Under Tex.R.Crim.Evid. 702, expert testimony is admissible when scientific, *850 technical, or other specialized knowledge will assist the trier of fact to understand the evidence or to determine a fact in issue. We review the admission of expert testimony under the standard of whether the trial court abused its discretion. See Key v. State, 765 S.W.2d 848, 849-50 (Tex.App. Dallas 1989, pet. ref'd).
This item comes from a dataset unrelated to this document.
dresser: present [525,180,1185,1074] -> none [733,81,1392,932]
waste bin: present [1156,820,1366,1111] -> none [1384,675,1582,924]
As in Key, it is not the expert's credentials that have been challenged, but the contents of his testimony. In Key, the testimony explained, among other things, why a victim might respond passively to "date rape" and how this differed from consent. In our case, Amaya's testimony covered the emotions and behaviors typical of a child abused by a relative and explained why such a child might not outcry immediately and might recant. (The victim in this case did not outcry immediately, and the defense claimed he recanted.) The testimony covered the general dynamics of child sexual abuse, a topic with which jurors could not be expected to be familiar. See Duckett v. State, 797 S.W.2d 906, 917 (Tex.Crim.App.1990). Amaya did not give an opinion on the credibility of the victim in this case. See Kirkpatrick v. State, 747 S.W.2d 833, 836 (Tex.App.Dallas 1987, pet. ref'd). We find no abuse of discretion and overrule point three.
We affirm the trial court's judgment.